La rivoluzione e la rivolta femminile degli anni sessanta e settanta
che operano questo mutamento lessicale sono il risultato del fatto che
le donne, soprattutto quelle più giovani, non vollero più
essere come le loro madri e nonne che avevano sostanzialmente accettato
il mito della maternità, della famiglia, dell’uomo, del compagno
o marito, della specificità della loro condizione diversa e diseguale
da quella dell’uomo. Questo fatto della rivolta è l’oggetto dell’indagine
storica che scava lungo diverse direzioni: dalla rivoluzione sessuale alla
sessualità al femminile, dalla rivoluzione clitoridea all’autocoscienza
delle femministe in movimento, dal compagno-marito-operaio alle giovani
donne in doppia militanza.
Il libro ricostruisce le vicende e i diversi livelli di consapevolezza
della problematica nel momento espansivo e ascendente del movimento delle
donne, che sfidava un sistema sociale ben radicato. L’orizzonte del femminismo
è irto di difficoltà “la liberazione della donna non può
essere opera altro che della donna stessa. Solamente lottando contro la
società e contro se stessa, la donna può conquistare dignità
umana e quindi trasformare l’atteggiamento dell’uomo in rispetto, solidarietà,
eguaglianza” (p.199); non esistendo “sul nostro pianeta altri oppressi
che vadano a letto con gli oppressori, li desiderino, li amino, ci facciano
insieme dei figli, ne condividano la condizione sociale, la miseria o i
privilegi, i ricordi, le speranze, i timori e i linguaggi… le donne erano
costrette a ricercare e inventare un possibile rapporto con l’uomo completamente
nuovo, una felicità inedita”. Spesso quelle donne ponevano più
problemi che soluzioni, in un contesto, tra il ’68 e il ’77, in cui il
ritorno a Marx si accompagnava a una nascente e insidiosa crisi del marxismo.

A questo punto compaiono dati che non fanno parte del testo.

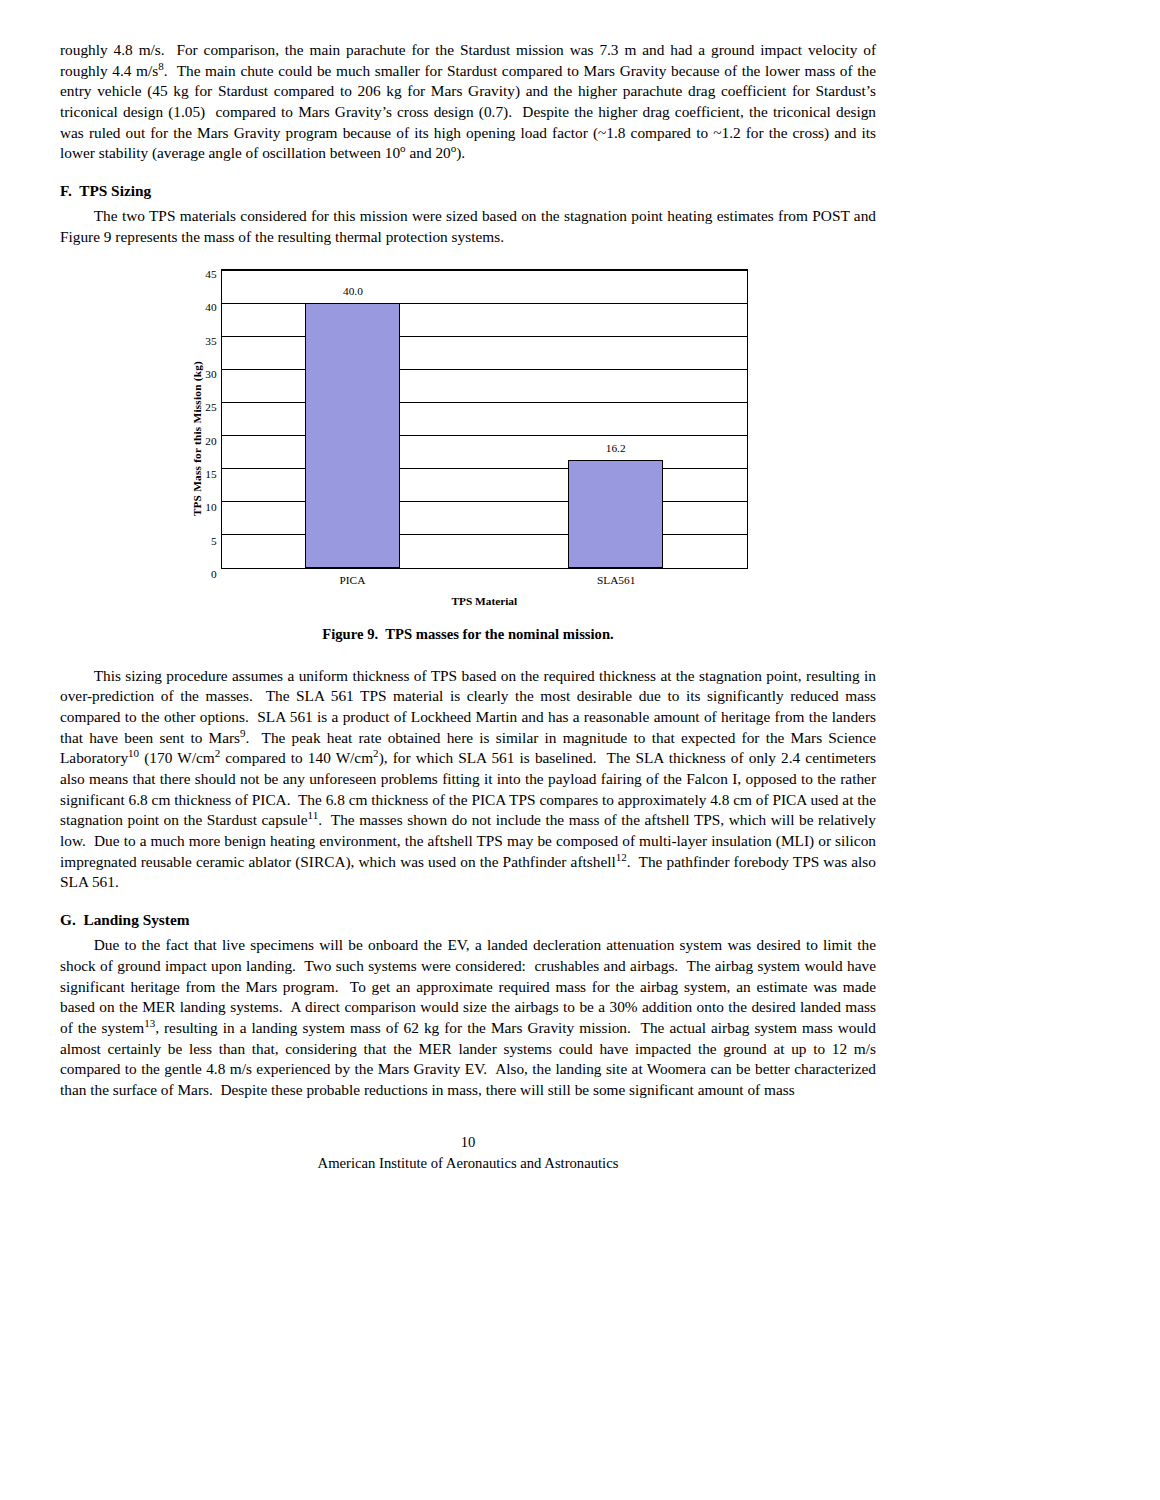roughly 4.8 m/s. For comparison, the main parachute for the Stardust mission was 7.3 m and had a ground impact velocity of roughly 4.4 m/s8. The main chute could be much smaller for Stardust compared to Mars Gravity because of the lower mass of the entry vehicle (45 kg for Stardust compared to 206 kg for Mars Gravity) and the higher parachute drag coefficient for Stardust’s triconical design (1.05) compared to Mars Gravity’s cross design (0.7). Despite the higher drag coefficient, the triconical design was ruled out for the Mars Gravity program because of its high opening load factor (~1.8 compared to ~1.2 for the cross) and its lower stability (average angle of oscillation between 10o and 20o).
F. TPS Sizing
The two TPS materials considered for this mission were sized based on the stagnation point heating estimates from POST and Figure 9 represents the mass of the resulting thermal protection systems.
TPS Mass for this Mission (kg)
45 40 35 30 25 20 15 10 5 0
40.0
16.2
PICA SLA561
TPS Material
Figure 9. TPS masses for the nominal mission.
This sizing procedure assumes a uniform thickness of TPS based on the required thickness at the stagnation point, resulting in over-prediction of the masses. The SLA 561 TPS material is clearly the most desirable due to its significantly reduced mass compared to the other options. SLA 561 is a product of Lockheed Martin and has a reasonable amount of heritage from the landers that have been sent to Mars9. The peak heat rate obtained here is similar in magnitude to that expected for the Mars Science Laboratory10 (170 W/cm2 compared to 140 W/cm2), for which SLA 561 is baselined. The SLA thickness of only 2.4 centimeters also means that there should not be any unforeseen problems fitting it into the payload fairing of the Falcon I, opposed to the rather significant 6.8 cm thickness of PICA. The 6.8 cm thickness of the PICA TPS compares to approximately 4.8 cm of PICA used at the stagnation point on the Stardust capsule11. The masses shown do not include the mass of the aftshell TPS, which will be relatively low. Due to a much more benign heating environment, the aftshell TPS may be composed of multi-layer insulation (MLI) or silicon impregnated reusable ceramic ablator (SIRCA), which was used on the Pathfinder aftshell12. The pathfinder forebody TPS was also SLA 561.
G. Landing System
Due to the fact that live specimens will be onboard the EV, a landed decleration attenuation system was desired to limit the shock of ground impact upon landing. Two such systems were considered: crushables and airbags. The airbag system would have significant heritage from the Mars program. To get an approximate required mass for the airbag system, an estimate was made based on the MER landing systems. A direct comparison would size the airbags to be a 30% addition onto the desired landed mass of the system13, resulting in a landing system mass of 62 kg for the Mars Gravity mission. The actual airbag system mass would almost certainly be less than that, considering that the MER lander systems could have impacted the ground at up to 12 m/s compared to the gentle 4.8 m/s experienced by the Mars Gravity EV. Also, the landing site at Woomera can be better characterized than the surface of Mars. Despite these probable reductions in mass, there will still be some significant amount of mass
10
American Institute of Aeronautics and Astronautics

Si vorrà scusare questo susseguirsi di citazioni, ma era necessario
al fine di ricostruire la cornice del quadro della situazione di allora,
perché la situazione attuale non lascia trapelare le lotte che ci
sono state e lo storico deve ricostruire lo spirito del tempo. L’autore
esplora quel mondo con fonti scarsamente considerate: le canzoni di musica
leggera, la posta delle lettrici dei settimanali femminili, i documenti
dei gruppi femministi, i sondaggi e le inchieste Doxa, che fungono
da tessere di un mosaico estremamente complesso, in cui si intrecciano
demistificazione intellettuale, azione collettiva militante e liberazione
individuale.
Agli inizi dei anni sessanta una lettrice chiede: “Quando
bacio colui che amo devo mettergli anch’io la lingua in bocca?... Posso
toccarlo anch’io?”. Nel febbraio del 1976 fu coniato il termine “femministine”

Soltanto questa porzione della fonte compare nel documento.